**Tasks to carry out:**
**A)** In the post about building a MATLAB histogram from bin and count values, the bins might later be cut from nine down to how many?
**B)** Copy out the MATLAB histogram post word for word, from "How do I create" down to "rebinning for me.".

**Passage to read:**
.....
Importing histogram count and bin values into a matlab histogram object

Hello,
I have a two vectors that describe a histogram.
I'd like to import those into a Matlab histogram object so that I can change parameters more easily.
For instance, this is basically what I have:
Center bin values:
BinValues = [-4 -3 -2 -1 0 1 2 3 4 ];
and count values per bin
CountValues = [7 8 2 6 0 3 4 6 1];
This is simplified of course, but in the future I might want to do something like reduce the number of bins from 9 to 5.
How do I create a matlab histogram object given what I have?

1 comentario

If I try this:
h=histogram('BinEdges',[-10.5:10.5] , 'BinCounts', CountValues);
then it puts me into manual mode and won't do rebinning for me.

Iniciar sesión para comentar.

 Respuesta aceptada

Pretty sure you can't. From the documention for histogram
histogram('BinEdges',edges,'BinCounts',counts) manually specifies bin edges and associated bin counts. histogram plots the specified bin counts and does not do any data binning.
.....
**Saved data entries:**
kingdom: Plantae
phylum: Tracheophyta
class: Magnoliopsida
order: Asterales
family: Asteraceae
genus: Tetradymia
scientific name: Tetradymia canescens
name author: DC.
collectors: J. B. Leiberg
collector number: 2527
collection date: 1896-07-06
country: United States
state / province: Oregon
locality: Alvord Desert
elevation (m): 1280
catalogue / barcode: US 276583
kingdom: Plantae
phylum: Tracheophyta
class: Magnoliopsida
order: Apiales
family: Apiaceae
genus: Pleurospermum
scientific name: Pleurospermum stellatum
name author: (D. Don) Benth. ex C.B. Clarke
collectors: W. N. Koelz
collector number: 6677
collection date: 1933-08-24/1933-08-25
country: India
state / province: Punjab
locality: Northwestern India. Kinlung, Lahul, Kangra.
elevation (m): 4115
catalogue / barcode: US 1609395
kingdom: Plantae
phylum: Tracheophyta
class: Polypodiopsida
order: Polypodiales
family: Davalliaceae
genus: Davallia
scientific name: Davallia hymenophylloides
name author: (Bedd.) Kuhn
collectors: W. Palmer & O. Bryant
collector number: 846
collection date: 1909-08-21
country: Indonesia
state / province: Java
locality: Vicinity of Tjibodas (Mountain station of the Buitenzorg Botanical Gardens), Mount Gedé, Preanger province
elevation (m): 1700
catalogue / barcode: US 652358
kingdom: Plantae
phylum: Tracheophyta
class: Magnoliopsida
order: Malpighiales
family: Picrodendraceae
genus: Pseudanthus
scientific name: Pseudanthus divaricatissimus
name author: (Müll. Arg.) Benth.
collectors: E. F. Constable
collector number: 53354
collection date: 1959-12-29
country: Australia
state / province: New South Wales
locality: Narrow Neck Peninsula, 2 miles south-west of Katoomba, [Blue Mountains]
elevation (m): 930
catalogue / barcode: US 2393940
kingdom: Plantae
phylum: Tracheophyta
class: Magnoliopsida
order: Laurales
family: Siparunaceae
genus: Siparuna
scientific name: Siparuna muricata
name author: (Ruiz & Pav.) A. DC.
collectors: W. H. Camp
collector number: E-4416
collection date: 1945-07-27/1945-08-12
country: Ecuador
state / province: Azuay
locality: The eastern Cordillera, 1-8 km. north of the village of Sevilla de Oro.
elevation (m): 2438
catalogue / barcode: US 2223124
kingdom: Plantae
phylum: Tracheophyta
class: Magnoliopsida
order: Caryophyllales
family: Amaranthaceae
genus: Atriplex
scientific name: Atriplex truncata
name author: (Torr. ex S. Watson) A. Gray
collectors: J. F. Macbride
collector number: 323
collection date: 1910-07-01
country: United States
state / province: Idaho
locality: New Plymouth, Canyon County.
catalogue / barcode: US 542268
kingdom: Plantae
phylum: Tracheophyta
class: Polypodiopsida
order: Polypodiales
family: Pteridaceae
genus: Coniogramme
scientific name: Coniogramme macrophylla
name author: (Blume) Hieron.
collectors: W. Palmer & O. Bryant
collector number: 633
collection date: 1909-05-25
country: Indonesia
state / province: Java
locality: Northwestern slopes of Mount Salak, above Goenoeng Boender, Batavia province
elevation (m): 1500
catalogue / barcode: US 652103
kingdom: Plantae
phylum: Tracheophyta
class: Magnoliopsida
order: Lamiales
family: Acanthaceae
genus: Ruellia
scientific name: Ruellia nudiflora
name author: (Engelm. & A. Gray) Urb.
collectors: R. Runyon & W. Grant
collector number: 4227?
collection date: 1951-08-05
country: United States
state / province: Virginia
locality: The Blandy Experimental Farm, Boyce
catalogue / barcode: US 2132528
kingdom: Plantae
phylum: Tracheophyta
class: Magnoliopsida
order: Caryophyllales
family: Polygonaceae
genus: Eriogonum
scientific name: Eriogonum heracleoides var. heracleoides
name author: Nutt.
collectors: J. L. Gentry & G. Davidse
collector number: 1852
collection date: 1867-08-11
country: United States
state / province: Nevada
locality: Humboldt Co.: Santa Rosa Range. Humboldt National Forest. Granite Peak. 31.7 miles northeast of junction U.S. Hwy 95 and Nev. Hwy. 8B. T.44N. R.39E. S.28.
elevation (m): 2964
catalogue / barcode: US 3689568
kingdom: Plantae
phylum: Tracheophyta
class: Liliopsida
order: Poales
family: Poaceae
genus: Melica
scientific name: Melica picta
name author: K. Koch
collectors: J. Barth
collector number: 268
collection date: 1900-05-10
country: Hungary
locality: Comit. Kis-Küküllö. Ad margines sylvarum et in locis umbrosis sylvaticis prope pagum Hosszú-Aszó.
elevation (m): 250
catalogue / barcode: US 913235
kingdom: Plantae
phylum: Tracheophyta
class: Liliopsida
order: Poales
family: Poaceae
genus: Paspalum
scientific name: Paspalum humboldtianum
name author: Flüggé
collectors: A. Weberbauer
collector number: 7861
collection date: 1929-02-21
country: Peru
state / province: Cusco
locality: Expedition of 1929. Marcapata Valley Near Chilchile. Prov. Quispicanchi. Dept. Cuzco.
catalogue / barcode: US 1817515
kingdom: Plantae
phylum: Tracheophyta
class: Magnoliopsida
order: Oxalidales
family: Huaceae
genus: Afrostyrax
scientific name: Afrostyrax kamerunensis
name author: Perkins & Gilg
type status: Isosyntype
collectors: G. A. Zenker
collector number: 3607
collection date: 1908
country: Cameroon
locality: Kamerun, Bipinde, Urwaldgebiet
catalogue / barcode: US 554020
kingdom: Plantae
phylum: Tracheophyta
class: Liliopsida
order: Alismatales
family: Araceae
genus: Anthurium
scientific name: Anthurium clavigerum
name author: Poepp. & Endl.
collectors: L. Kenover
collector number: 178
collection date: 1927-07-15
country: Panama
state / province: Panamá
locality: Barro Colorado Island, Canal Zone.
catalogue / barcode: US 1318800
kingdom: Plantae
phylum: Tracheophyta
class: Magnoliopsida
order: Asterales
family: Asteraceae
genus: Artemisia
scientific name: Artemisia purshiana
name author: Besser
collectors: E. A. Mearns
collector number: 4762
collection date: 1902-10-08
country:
.....
**Written answers:**
**A)** Five.

**B)**
How do I create a matlab histogram object given what I have?

1 comentario

If I try this:
h=histogram('BinEdges',[-10.5:10.5] , 'BinCounts', CountValues);
then it puts me into manual mode and won't do rebinning for me.